否:震災の話題自体はあまりメインではないので、その辺りの期待外れはありそう。展開も静かなので、眠くなるかも。


ラブシーン・・・基本的にはなし
グロシーン・・・なし
アクションシーン・・・なし
怖シーン・・・基本的にはなし


 阪神・淡路大震災20周年/サンテレビジョン開局45周年記念作品です。震災を知らない大学生達の姿を描きます。


 主人公の桂(藤本泉)は、この春から神戸の大学に通う1年生。父親の仕事の都合で神戸に引っ越してきたばかりの彼女は、とても内気で引っ込み思案な性格で、明るくてハッキリと物を言う関西の気風に、あまり馴染めないでいました。そんな彼女は、大学のオリエンテーションで偶然席が近くになった3人(しっかり者の和歌子・モデルだが飾らない洋子・お調子者の高美)と、半ば無理やり仲良くなります。

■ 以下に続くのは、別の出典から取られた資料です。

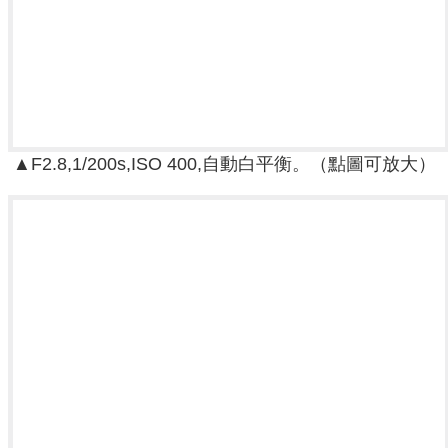
▲F2.8,1/200s,ISO 400,自動白平衡。（點圖可放大）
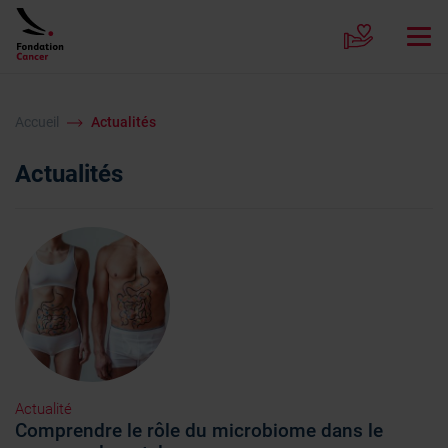
Accueil
Actualités
Actualités
Actualité
Comprendre le rôle du microbiome dans le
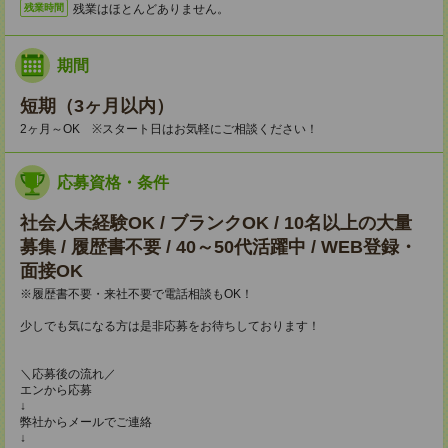
残業はほとんどありません。
残業時間
期間
短期（3ヶ月以内）
2ヶ月～OK ※スタート日はお気軽にご相談ください！
応募資格・条件
社会人未経験OK / ブランクOK / 10名以上の大量
募集 / 履歴書不要 / 40～50代活躍中 / WEB登録・
面接OK
※履歴書不要・来社不要で電話相談もOK！
少しでも気になる方は是非応募をお待ちしております！
＼応募後の流れ／
エンから応募
↓
弊社からメールでご連絡
↓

 ある日、1人で公園を通りかかってベンチに座った桂は、隣りに座っていた女性(竹下景子)から、お団子をもらいます。彼女は遠くに見えるマンションを指差し、
「昔はあそこに私達の家があった。でも震災で崩れ、住めなくなってしまった。」
と語ります。しかし、震災の日から2日後に産まれた桂は、当時のことをよく知らずに、戸惑ってしまうのでした。

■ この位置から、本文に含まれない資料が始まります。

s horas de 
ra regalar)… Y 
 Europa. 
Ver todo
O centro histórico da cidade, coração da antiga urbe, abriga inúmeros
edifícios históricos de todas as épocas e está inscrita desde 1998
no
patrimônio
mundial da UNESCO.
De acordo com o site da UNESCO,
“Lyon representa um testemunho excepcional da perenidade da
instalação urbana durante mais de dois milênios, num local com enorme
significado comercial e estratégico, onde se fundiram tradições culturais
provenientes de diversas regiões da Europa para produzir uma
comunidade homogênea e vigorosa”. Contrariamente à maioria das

 そんな桂には、神戸に来てどうしても逢いたかった人がいました。それは、交通事故で半身不随になりながらも、イラストレーターとして活躍している日広洋次。1年前、友人の中で1人だけ受験に失敗し、可愛がっていた猫とも死別してしまい、すっかり自信と元気をなくしていた桂を立ち直らせてくれたのが、他ならぬ日広の描いたイラストでした。彼の画廊を訪れたのがきっかけで、桂は憧れの日広の仕事を手伝うようになります。しかし、相変わらず神戸の街には馴染めずにいる桂。そんな彼を、和歌子達や日広は温かく見守るのでしたが・・・。


 他人と上手く話せず、すぐに周りと比べてしまい、
「私なんて・・・」
が口癖の主人公が、
「君は君のままでイイんだよ。」
と言ってくれる人達に出逢い、少しずつ人間的に大きくなっていく様子に、思わず涙腺が緩くなります。個人的には、松尾貴史さん演じる、ゲイで元オペラ歌手の喫茶店のマスターの役がステキです(笑)。その反面、あまり震災自体をメインにしたお話ではないので、その辺り、
「想像していたものとは違った・・・」
という印象があるかも知れません。


 とはいえ、途中で震災当時の実際の様子が流れたり、東日本大震災のことが出てきたりと、震災がお話とは切っても切れない存在であることもまた事実。大切なことを忘れないためにも、大切な人と是非ご覧になっていただきたい作品です。


【ワンチャン・ポイント】
※藤本泉さん・・・本作の主演で、とてもほんわかした雰囲気のステキな女優さん。最近では他にも、「小川町セレナーデ」での偽オカマバーの店員役ですとか、「アオハライド」での主人公の親友役、そして「紙の月」での池松壮亮さんと浮気する同級生役などでご出演。今後ますます期待の方ですね。